More gibberish (which is hard to reconcile with coming from an astrophysicist!):

It’s because God exists that reasoning is possible. The atheist can reason, but within his own worldview he cannot account for his ability to reason.”

Here again, Lisle commits the fallacy of affirming the consequent. He asserts reason emanates from an entity which he still hasn’t proven. The fallacy means one posits a connection like this before proving the actual agent exists.

As for the atheist accounting for his ability to reason, of course he can! It inheres in the frontal cortex and also the language centers of the brain. Tjis is where the nascent ability originates, but its development has been a result of more than 2,500 years of mental training starting with the Greeks (Socrates and Plato, Aristotle) then refined through the Enligtenment to incorporate scientific aspects. The genius of the latter is that now a more broadened format of logic must take cognizance of P-facts (perceptual facts) or percepts.

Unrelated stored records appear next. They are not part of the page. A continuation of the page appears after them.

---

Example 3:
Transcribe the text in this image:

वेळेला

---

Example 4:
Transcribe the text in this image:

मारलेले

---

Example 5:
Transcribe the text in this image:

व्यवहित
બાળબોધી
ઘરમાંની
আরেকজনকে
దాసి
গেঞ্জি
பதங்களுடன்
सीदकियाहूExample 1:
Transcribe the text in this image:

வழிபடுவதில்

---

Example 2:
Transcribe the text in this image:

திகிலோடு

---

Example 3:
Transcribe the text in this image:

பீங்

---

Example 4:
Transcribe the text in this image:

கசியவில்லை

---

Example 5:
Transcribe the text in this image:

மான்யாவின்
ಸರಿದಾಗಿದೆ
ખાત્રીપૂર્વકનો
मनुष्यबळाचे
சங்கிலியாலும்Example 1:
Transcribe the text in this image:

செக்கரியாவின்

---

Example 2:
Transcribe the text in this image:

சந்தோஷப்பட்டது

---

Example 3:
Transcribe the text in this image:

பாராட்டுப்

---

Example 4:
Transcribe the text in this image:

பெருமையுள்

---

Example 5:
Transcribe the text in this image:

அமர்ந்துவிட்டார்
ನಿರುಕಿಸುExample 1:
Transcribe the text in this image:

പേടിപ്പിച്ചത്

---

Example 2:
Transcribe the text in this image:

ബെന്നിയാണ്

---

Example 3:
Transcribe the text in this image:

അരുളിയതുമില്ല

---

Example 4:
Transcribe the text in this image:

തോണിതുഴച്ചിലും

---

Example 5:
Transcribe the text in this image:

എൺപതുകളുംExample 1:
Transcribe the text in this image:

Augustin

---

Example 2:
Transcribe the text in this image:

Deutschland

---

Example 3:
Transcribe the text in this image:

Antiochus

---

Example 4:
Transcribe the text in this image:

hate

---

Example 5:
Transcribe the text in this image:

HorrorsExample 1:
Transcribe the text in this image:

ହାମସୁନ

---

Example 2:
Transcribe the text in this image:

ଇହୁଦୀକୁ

Consider E = mc^2, which Einstein eqn. constitutes a specific formalism for a very particular operational definition linking energy and mass. We say it is a closed formalism, embodying closed symbols and operational definitions. Scientific epistemology allows us to regard E, m and c as constructs, connected via operational definition to what we call P- (perceptual) facts. That is, these facts are based on experimental measurement confirmed numerous times. Hence, these measurements provide an open avenue out of any would-be tautologies. Thus, we expect a correlation like: C <-> P re-affirming closure, significance and NO meta-linkage.

Since all P-facts are already defined by specific constructs – which have very exact meaning in physics. (e.g. c – the velocity of light, or about 300,000 km/sec) there is no wiggle room, and this lack of wiggle room means a pre-defined context exists. In contrast to this, the proponent of a vitalist or supernatural cosmos offers a claim that is subjective because the observer must provide an assumed closure - unlike in the case of E = mc^2. where all symbols are fixed.

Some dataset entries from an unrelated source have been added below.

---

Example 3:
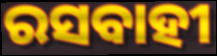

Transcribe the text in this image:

ରସବାହୀ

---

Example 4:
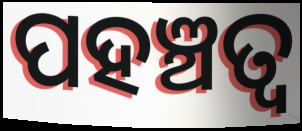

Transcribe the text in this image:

ପହଞ୍ଚତ୍ବ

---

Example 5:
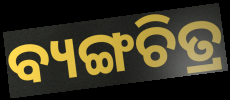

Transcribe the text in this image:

ବ୍ୟଙ୍ଗଚିତ୍ର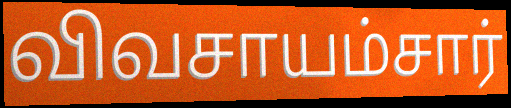
விவசாயம்சார்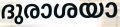
ദുരാശയാ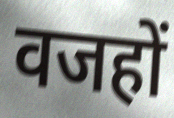
वजहोंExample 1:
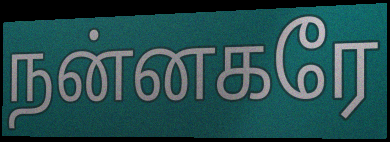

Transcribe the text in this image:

நன்னகரே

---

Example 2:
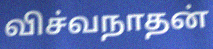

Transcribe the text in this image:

விச்வநாதன்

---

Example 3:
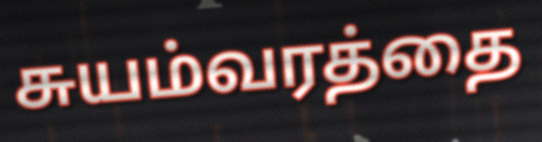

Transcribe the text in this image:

சுயம்வரத்தை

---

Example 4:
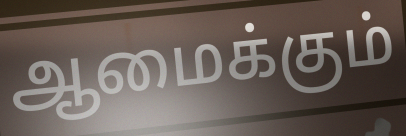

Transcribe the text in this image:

ஆமைக்கும்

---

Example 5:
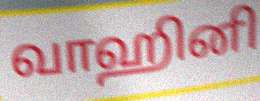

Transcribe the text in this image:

வாஹினிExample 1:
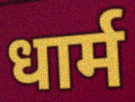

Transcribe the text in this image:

धार्म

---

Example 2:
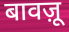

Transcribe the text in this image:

बावज़ू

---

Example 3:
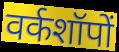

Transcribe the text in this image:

वर्कशॉपों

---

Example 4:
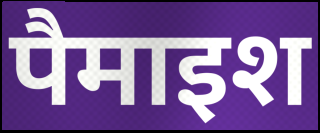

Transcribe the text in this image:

पैमाइश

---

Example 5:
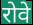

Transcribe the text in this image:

रोवे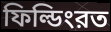
ফিল্ডিংরত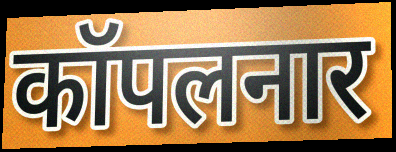
कॉपलनारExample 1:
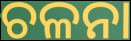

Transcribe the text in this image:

ଚଳନା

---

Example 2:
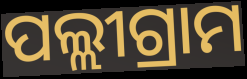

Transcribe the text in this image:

And without wading through all his other crap (which mainly consists in putting words in atheists’ mouths) the final accolade to this dolt’s supreme ignorance:

Clearly, atheism is not a rational worldview. It is self-refuting because the atheist must first assume the opposite of what he is trying to prove in order to be able to prove anything. As Dr. Cornelius VanTil put it, “[A]theism presupposes theism.” Laws of logic require the existence of God—and not just any god, but the Christian God

Clearly, this is all BS. The atheist is actually the one who defends and supports rationalism and coherence because he is aware of where the responsibility for defending a claim inheres: with the one MAKING the extraordinary claim! One cannot write balderdash like “Laws of logic require the existence of God” without first proving that a God exists. That would be like me writing some gibberish like “solar flares require the existence of Demons to create them”. NO, you must show the existence of your deity then you can try to show the secondary conclusion there is a connection to the laws of logic (which as I showed are not one uniform, homogeneous set)

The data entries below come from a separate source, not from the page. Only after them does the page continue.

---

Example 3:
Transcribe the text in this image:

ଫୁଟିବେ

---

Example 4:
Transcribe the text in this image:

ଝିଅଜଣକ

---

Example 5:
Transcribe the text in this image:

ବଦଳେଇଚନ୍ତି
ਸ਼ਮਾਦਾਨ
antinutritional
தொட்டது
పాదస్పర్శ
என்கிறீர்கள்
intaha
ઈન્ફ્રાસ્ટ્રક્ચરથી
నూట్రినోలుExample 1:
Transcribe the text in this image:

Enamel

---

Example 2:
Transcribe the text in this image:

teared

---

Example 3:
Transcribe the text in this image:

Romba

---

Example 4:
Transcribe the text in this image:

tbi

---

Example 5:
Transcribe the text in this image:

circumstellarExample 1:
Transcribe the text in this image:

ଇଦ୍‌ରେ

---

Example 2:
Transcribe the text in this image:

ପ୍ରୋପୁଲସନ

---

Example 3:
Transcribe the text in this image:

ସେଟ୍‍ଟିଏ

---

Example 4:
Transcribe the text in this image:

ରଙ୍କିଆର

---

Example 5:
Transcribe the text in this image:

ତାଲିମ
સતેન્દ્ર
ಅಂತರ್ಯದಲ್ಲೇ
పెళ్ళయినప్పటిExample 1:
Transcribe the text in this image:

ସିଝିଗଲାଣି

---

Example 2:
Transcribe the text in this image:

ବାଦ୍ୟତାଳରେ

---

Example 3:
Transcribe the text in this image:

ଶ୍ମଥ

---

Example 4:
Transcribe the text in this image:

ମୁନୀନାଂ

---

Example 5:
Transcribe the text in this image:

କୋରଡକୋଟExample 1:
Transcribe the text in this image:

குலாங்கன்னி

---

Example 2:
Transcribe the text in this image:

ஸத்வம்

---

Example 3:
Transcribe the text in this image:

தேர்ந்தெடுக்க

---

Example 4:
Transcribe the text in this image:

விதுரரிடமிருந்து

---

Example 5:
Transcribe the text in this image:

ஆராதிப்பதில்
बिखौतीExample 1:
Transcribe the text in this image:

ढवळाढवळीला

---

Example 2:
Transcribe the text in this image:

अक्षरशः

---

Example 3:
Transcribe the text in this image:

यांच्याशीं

Lisle has no idea what he’s blabbering about and indeed, as one Australian website pointed out, probably just spouts this endless bollocks to get himself off - or maybe affirm his belief he's a legend in his own mind. Like the alleged atheist S.E. Cupp (who by accepting Christian tenets found she got more attention and books published) , this guy has found a Christianoid-niche that actually pays - when (without it) he'd be just one more of thousands of astrophysics Ph.D.s still looking for a proper university associate prof position.

Pathetic! In fact, totally effing pathetic! But what can you expect from a gullible, believer clown?